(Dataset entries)
= Beginning of Section =

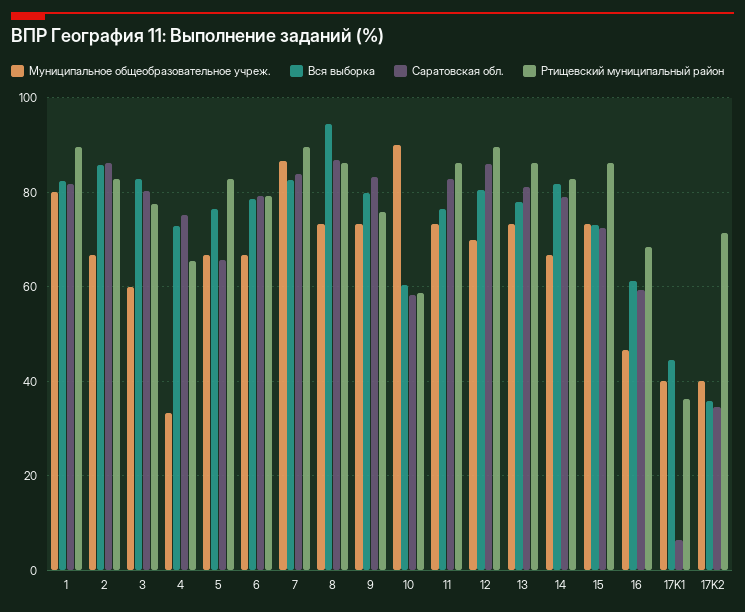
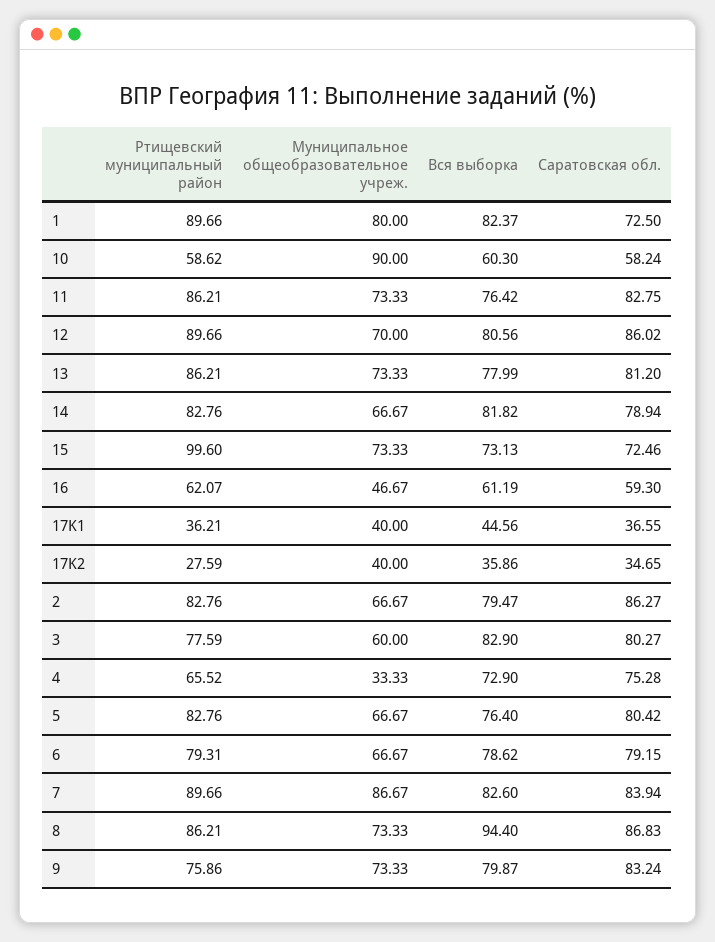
Саратовская обл., 1: 82 -> 72.5
Вся выборка, 2: 86 -> 79.47
Саратовская обл., 5: 66 -> 80.42
Ртищевский муниципальный район, 15: 86 -> 99.6
Ртищевский муниципальный район, 16: 68 -> 62.07
Саратовская обл., 17K1: 6 -> 36.55
Ртищевский муниципальный район, 17K2: 72 -> 27.59

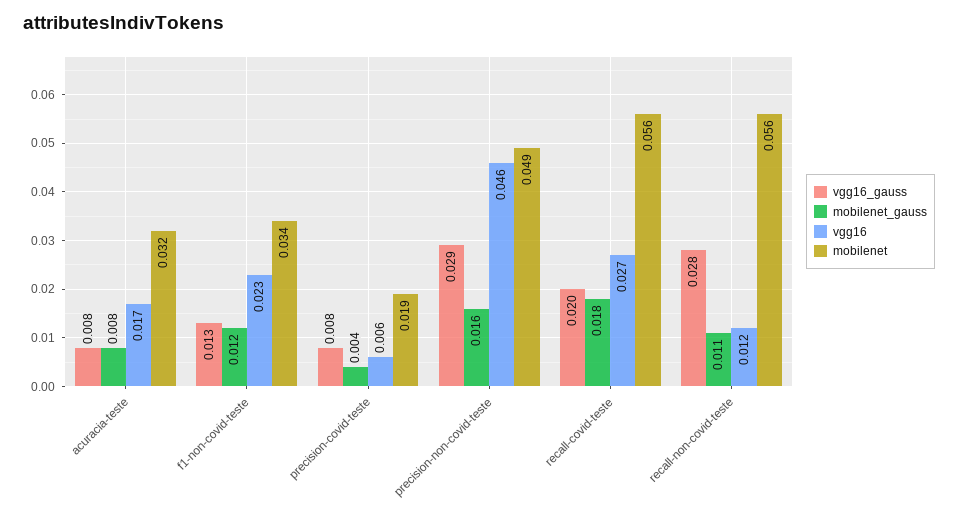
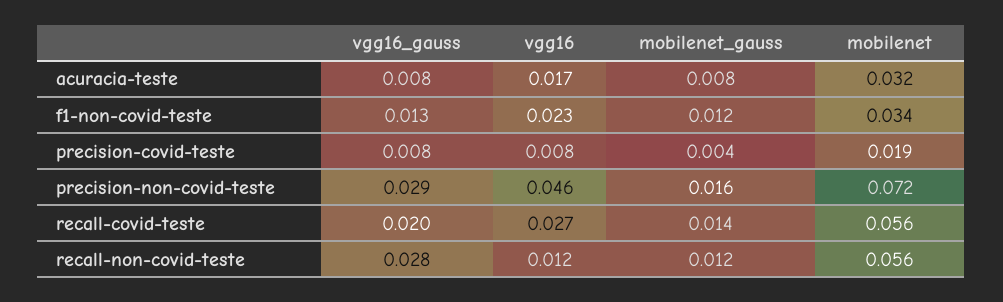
vgg16, precision-covid-teste: 0.006 -> 0.008
mobilenet, precision-non-covid-teste: 0.049 -> 0.072
mobilenet_gauss, recall-covid-teste: 0.018 -> 0.014
mobilenet_gauss, recall-non-covid-teste: 0.011 -> 0.012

= End of Section =

_Task instructions_: With every picture removed, give the entries above again exactly.

_Task solution_:
Саратовская обл., 1: 82 -> 72.5
Вся выборка, 2: 86 -> 79.47
Саратовская обл., 5: 66 -> 80.42
Ртищевский муниципальный район, 15: 86 -> 99.6
Ртищевский муниципальный район, 16: 68 -> 62.07
Саратовская обл., 17K1: 6 -> 36.55
Ртищевский муниципальный район, 17K2: 72 -> 27.59

vgg16, precision-covid-teste: 0.006 -> 0.008
mobilenet, precision-non-covid-teste: 0.049 -> 0.072
mobilenet_gauss, recall-covid-teste: 0.018 -> 0.014
mobilenet_gauss, recall-non-covid-teste: 0.011 -> 0.012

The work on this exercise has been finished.